Joosten Leo A B, Helsen Monique M A, van de Loo Fons A J, van den Berg Wim B
University Hospital Nijimegen, Nijimegen, The Netherlands.
Arthritis Rheum. 2008 Feb;58(2 Suppl):S110-22. doi: 10.1002/art.23363.
To examine the role of tumor necrosis factor alpha (TNF alpha), interleukin-1 alpha (IL-1 alpha), and IL-1 beta in collagen-induced arthritis (CIA), immediately after onset and during the phase of established arthritis.

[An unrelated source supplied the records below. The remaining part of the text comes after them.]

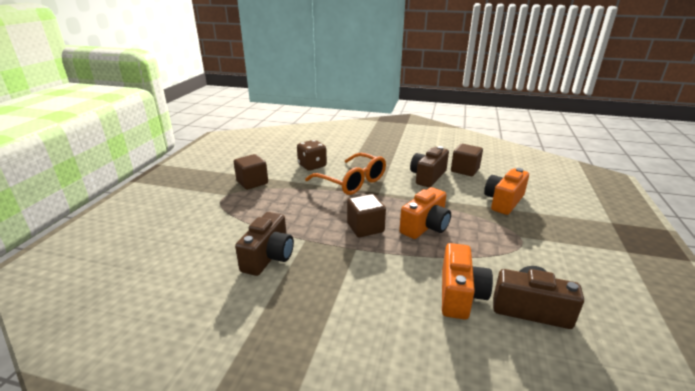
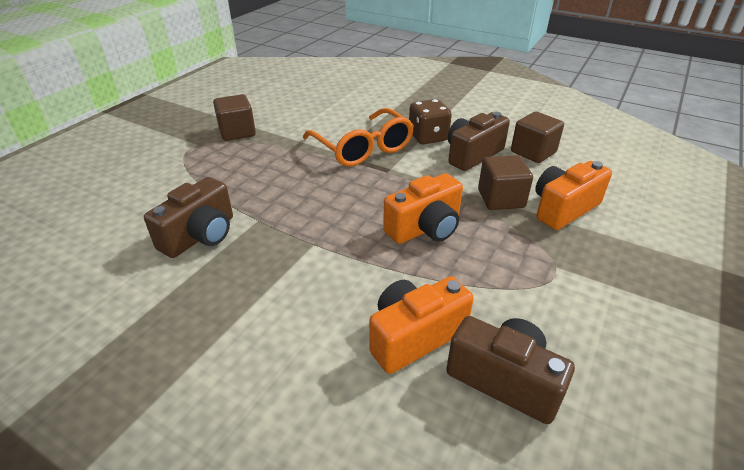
camera: 15 degrees right, 10 degrees up
(312, 166) = (324, 118): brown dice -> brown dice (428, 137)
(365, 228) = (342, 216): brown cube -> brown cube (501, 199)
(460, 294) = (414, 336): orange camera -> orange camera turned 150 degrees counterclockwise

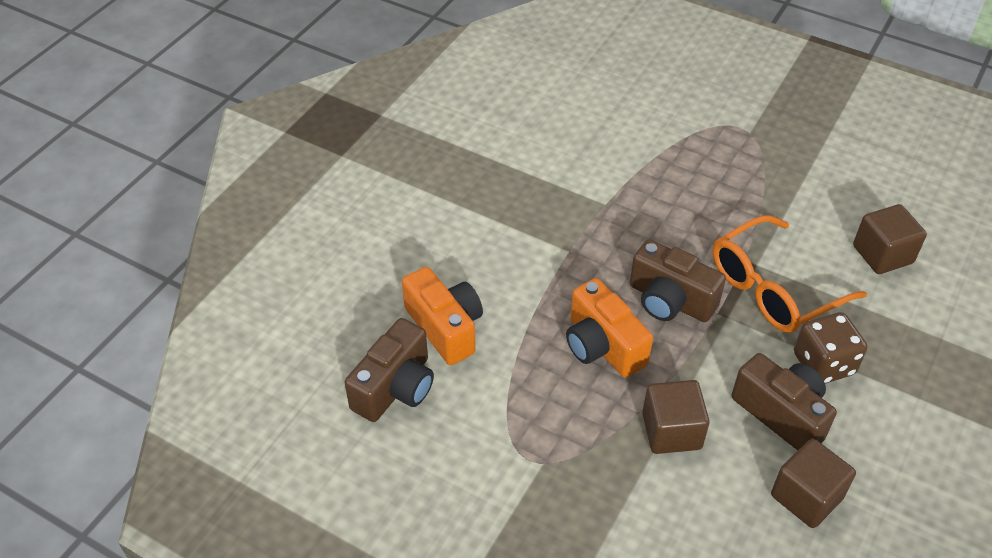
camera: 90 degrees right, 10 degrees up
(200, 235) = (576, 166): brown camera -> brown camera (670, 300)
(237, 132) = (787, 161): brown cube -> brown cube (882, 254)
(563, 208) = (657, 500): orange camera -> none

Male DBA/1 mice with collagen-induced arthritis were treated with antibodies against murine TNF alpha and IL-1 alpha/beta at different time points of the disease. IL-1 receptor antagonist (IL-1Ra) was administered using Alzet osmotic minipumps. The effect of anticytokine treatment was monitored by visual scoring. Histology and cytokine reverse transcription polymerase chain reaction (RT-PCR) analyses were performed at the end of the treatment period.
Anti-TNF alpha treatment showed efficacy shortly after onset of the disease, but had little effect on fully established CIA. Histologic analysis after early treatment revealed that anti-TNF alpha significantly reduced joint pathology, as determined by infiltration of inflammatory cells and cartilage damage. Anti-IL-1 alpha/beta treatment ameliorated both early and full-blown CIA. This clear suppression of established arthritis was confirmed by administration of high doses of IL-1Ra. Dose-response experiments showed that a continuous supply of 1 mg/day was needed for optimal suppression. Histologic analysis showed markedly reduced cartilage destruction both in the knee and the ankle joints. Autoradiography demonstrated full recovery of chondrocyte synthetic function of articular cartilage. In addition, we found that the IL-1 beta isoform plays a dominant role in established CIA. Profound suppression of CIA was observed with anti-IL-1 beta, although elimination of both IL-1 alpha and IL-1 beta still gave better protection. Analysis of messenger RNA with RT-PCR revealed that IL-1 beta was highly upregulated in synovium and cartilage at late stages of CIA, whereas anti-IL-1 beta treatment markedly reduced IL-1 beta message in the synovium.
The present study identified different TNF alpha/IL-1 dependencies in various stages of CIA and revealed that blocking of TNF alpha does not necessarily eliminate IL-1. Continuous, high doses of IL-1Ra are needed to block CIA.
研究肿瘤坏死因子α(TNFα)、白细胞介素-1α(IL-1α)和白细胞介素-1β(IL-1β)在胶原诱导性关节炎(CIA)发病即刻及关节炎已确立阶段所起的作用。
用抗小鼠TNFα和IL-1α/β抗体在疾病的不同时间点治疗胶原诱导性关节炎的雄性DBA/1小鼠。使用Alzet渗透微型泵给予白细胞介素-1受体拮抗剂(IL-1Ra)。通过视觉评分监测抗细胞因子治疗的效果。在治疗期结束时进行组织学和细胞因子逆转录聚合酶链反应(RT-PCR)分析。
抗TNFα治疗在疾病发病后不久显示出疗效,但对完全确立的CIA几乎没有影响。早期治疗后的组织学分析显示,抗TNFα显著减轻了关节病变,这是通过炎症细胞浸润和软骨损伤来确定的。抗IL-1α/β治疗改善了早期和严重的CIA。高剂量IL-1Ra的给药证实了对已确立关节炎的明显抑制作用。剂量反应实验表明,最佳抑制需要每天持续供应1毫克。组织学分析显示,膝关节和踝关节的软骨破坏均明显减轻。放射自显影显示关节软骨的软骨细胞合成功能完全恢复。此外,我们发现IL-1β亚型在已确立的CIA中起主导作用。用抗IL-1β观察到CIA的显著抑制,尽管消除IL-1α和IL-1β两者仍能提供更好的保护。用RT-PCR分析信使RNA显示,在CIA晚期,IL-1β在滑膜和软骨中高度上调,而抗IL-1β治疗显著降低了滑膜中的IL-1β信使水平。
本研究确定了CIA不同阶段中TNFα/IL-1的不同依赖性,并表明阻断TNFα不一定能消除IL-1。需要持续高剂量的IL-1Ra来阻断CIA。